▶ _WORK TO BE COMPLETED_
Please reproduce all of the listing below exactly and drop its images.

▶ _DATASET EXTRACT_
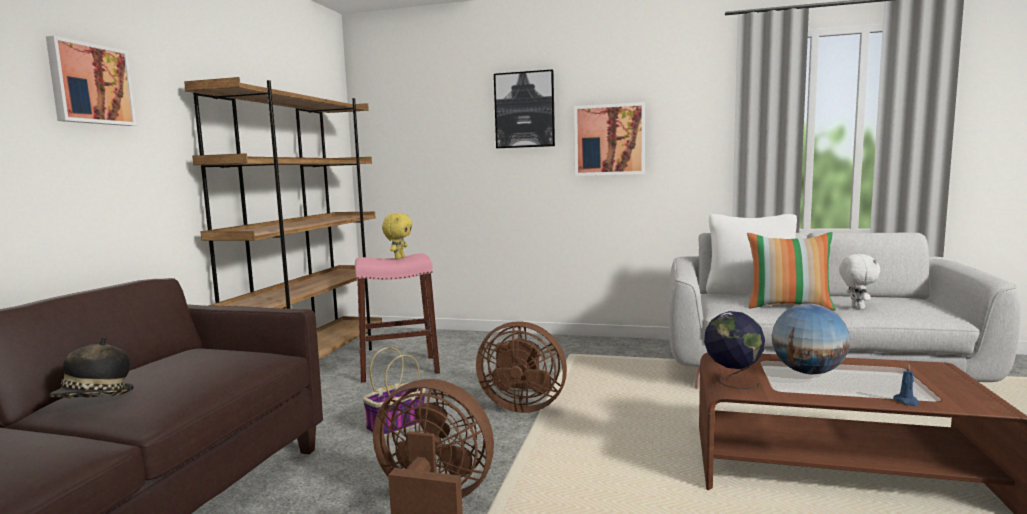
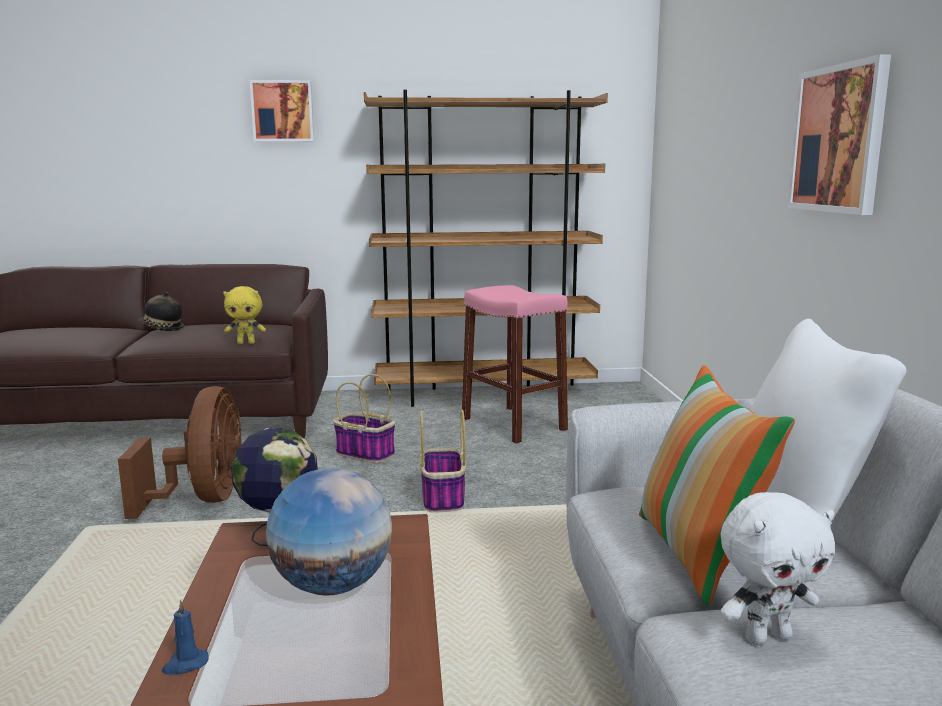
camera: 70 degrees right, 5 degrees up
(399, 258) = (523, 294): yellow plush toy -> yellow plush toy (246, 343)
(521, 406) = (443, 499): brown fan -> basket
(524, 110) = (763, 86): picture -> none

▶ _YOUR RESPONSE_
camera: 70 degrees right, 5 degrees up
(399, 258) = (523, 294): yellow plush toy -> yellow plush toy (246, 343)
(521, 406) = (443, 499): brown fan -> basket
(524, 110) = (763, 86): picture -> none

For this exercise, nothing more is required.